Ramesh Balsekar explains original sin as the pseudo-subject (“me”) trying to usurp the subjectivity of the pure subject or awareness. It gives rise to “I know better than you” thinking which creates relationship problems and other conflicts.
However, the Bible verse below, if understood in totality, puts an end to all conflict. Of course, it’s my personal interpretation of the subject.
“I and the Father are one.”
The Greatest Hypocrisy of the Ego-Mind
The mind that seeks liberation is the one that fears it the most. The world fears liberated minds. The minds that have come to a deep understanding that there is nothing to be sought or achieved in the name of spirituality or materialism; where any kind of seeking has stopped; where the dualistic notions of right and wrong, good and evil, moral and immoral have dissolved permanently.

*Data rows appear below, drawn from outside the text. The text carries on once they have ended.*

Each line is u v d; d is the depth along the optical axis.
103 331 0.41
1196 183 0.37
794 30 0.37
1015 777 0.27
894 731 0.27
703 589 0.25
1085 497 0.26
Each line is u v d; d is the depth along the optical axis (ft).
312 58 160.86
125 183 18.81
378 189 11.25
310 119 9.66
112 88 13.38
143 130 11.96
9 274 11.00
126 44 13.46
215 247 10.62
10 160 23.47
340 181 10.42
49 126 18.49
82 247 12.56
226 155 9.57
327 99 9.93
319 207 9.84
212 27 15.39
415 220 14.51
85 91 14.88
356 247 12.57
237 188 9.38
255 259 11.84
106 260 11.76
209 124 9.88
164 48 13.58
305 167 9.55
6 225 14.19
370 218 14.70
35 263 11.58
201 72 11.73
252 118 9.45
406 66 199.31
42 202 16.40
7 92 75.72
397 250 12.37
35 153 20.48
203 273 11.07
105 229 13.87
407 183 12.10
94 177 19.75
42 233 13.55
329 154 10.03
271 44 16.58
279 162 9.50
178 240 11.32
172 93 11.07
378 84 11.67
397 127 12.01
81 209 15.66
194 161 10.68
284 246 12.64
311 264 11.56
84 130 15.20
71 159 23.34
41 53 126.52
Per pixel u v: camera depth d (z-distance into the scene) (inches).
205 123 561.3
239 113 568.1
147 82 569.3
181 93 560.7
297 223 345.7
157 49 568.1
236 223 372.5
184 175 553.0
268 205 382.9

The world fears such minds because they cannot be manipulated and controlled. And the identified self-conscious mind, living in fear of uncertainty, uses control as a mechanism to perpetuate separation. Giving up control is death for it, which is its ultimate fear. While it claims to desire wholeness, that is what it is most afraid of because it means its death.
All that the ego-mind wants to do is to create and sustain a story. It lives through “me and my story.” Therefore, it looks for ashrams and enlightened Gurus who can liberate it from pain and suffering. Jiddu Krishnamurti says, “Only when the mind is not fragmented, what you see in totality is the truth.”
The non-fragmented mind is one where the notion of “me” and the “other” has entirely dissolved. It recognizes that the difference lies only in appearances; the consciousness animating all appearances in duality is the same. Such a mind “sees” its hypocritical nature and suspends doership by realizing its illusory existence.
It is an impersonal realization that does not come about through thinking. It does not happen by accepting a particular viewpoint and rejecting others; it does not happen by pretending to be neutral or indifferent to thoughts and things in phenomenality; it does not happen through knowledge, contemplation, or meditation of any kind.
It happens when the non-dual awareness ceases the individual destroying their sense of personal identification, and there’s no rhyme and reason as to how, why, and when it chooses to do that. All those are just the stories of the thinking mind that identifies itself as “me.”
Non-dual awareness pervades everything (and nothing), including “you,” “me,” and the rest. It can’t be known through the senses or mind because it is subtler than them. It is the eternal constant that makes perception possible. Yet, it is neither the perceiver nor the perceived.